▶ **CONSIGNE**: Prolongez l'article sur les restrictions d'embarquement imposées par Royal Air Maroc face à Ebola, en reprenant juste après sa dernière phrase.

▶ **EXTRAIT DU TEXTE**:

——————————

Royal Air Maroc (RAM) refuse désormais l’embarquement vers les États-Unis à tout passager ayant séjourné en République démocratique du Congo, en Ouganda ou au Soudan du Sud au cours des 21 jours précédant son départ. La compagnie nationale marocaine applique ces restrictions en conformité avec les directives sanitaires émises par les autorités américaines, dans le cadre de la lutte contre la propagation du virus Ebola.
Trois pays africains dans le viseur de Washington
La décision fait suite à la résurgence de la souche Bundibugyo du virus Ebola, détectée le 15 mai dernier. Selon le Centre africain de contrôle et de prévention des maladies (CDC Afrique), 129 cas ont été confirmés en RDC et 8 en Ouganda depuis l’apparition de l’épidémie. Le directeur de l’institution, Jean Kaseya, a précisé que « 1 077 cas suspects et 246 décès probables ont été enregistrés depuis cette date ». Le Soudan du Sud figure sur la liste en raison de sa proximité géographique et épidémiologique avec les deux foyers actifs.

——————————

▶ **DONNÉES**:
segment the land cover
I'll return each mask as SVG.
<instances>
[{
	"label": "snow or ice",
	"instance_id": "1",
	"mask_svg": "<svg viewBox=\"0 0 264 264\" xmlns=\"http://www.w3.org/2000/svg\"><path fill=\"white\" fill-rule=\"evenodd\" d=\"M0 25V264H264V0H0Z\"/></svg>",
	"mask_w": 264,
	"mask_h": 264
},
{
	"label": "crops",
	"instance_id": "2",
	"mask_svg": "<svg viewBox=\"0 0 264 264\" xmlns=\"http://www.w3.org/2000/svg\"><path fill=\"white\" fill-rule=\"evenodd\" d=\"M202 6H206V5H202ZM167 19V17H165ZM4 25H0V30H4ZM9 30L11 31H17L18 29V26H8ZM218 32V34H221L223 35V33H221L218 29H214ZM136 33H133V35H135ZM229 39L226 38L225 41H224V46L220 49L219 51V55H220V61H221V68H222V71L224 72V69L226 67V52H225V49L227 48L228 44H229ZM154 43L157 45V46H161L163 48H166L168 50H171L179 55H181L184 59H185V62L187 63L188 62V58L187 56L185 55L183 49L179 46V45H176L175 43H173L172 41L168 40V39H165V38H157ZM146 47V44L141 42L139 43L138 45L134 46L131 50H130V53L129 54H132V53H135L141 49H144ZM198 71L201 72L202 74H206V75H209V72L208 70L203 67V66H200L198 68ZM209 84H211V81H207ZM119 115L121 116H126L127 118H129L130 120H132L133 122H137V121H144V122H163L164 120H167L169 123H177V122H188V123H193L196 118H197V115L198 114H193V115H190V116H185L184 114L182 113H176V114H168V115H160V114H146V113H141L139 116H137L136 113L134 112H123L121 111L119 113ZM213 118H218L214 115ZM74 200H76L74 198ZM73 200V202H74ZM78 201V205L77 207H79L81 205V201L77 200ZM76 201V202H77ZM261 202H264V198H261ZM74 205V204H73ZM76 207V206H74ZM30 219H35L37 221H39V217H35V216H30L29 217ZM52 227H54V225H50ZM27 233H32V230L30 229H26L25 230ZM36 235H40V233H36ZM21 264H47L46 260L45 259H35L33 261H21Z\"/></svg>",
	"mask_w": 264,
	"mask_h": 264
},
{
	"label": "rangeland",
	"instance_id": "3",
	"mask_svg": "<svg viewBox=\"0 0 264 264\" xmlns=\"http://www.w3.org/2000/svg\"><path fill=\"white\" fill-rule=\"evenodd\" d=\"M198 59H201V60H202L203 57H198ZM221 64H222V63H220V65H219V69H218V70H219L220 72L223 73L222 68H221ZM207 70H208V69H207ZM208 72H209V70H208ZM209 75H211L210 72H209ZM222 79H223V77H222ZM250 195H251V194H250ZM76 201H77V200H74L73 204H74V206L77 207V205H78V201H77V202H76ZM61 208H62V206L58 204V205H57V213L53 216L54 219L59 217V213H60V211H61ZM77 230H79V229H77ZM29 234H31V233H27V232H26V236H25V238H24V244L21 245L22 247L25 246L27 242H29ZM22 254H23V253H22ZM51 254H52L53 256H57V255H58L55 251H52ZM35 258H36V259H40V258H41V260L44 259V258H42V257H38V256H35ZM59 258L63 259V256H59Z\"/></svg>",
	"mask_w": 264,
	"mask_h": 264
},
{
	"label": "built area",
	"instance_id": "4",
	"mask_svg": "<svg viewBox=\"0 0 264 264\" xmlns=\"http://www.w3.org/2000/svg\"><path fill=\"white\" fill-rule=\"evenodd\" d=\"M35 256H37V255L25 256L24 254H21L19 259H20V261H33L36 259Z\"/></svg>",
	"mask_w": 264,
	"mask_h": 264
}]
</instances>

——————————

▶ **VOTRE RÉPONSE**:
Des conditions d’entrée aux États-Unis renforcées
Les rares voyageurs autorisés à embarquer malgré un transit par l’un des trois pays concernés pourraient être orientés vers des aéroports américains spécifiquement désignés pour des contrôles sanitaires renforcés à l’arrivée, selon RAM. La compagnie invite les passagers à vérifier leur éligibilité avant tout départ afin d’éviter un refus au moment de l’embarquement.
RAM prépare par ailleurs l’ouverture, le 7 juin 2026, d’une liaison directe entre Casablanca et Los Angeles — première liaison aérienne directe d’Afrique vers la côte ouest des États-Unis. Les restrictions sanitaires en vigueur s’appliqueront à l’ensemble des vols transatlantiques de la compagnie, y compris cette nouvelle desserte.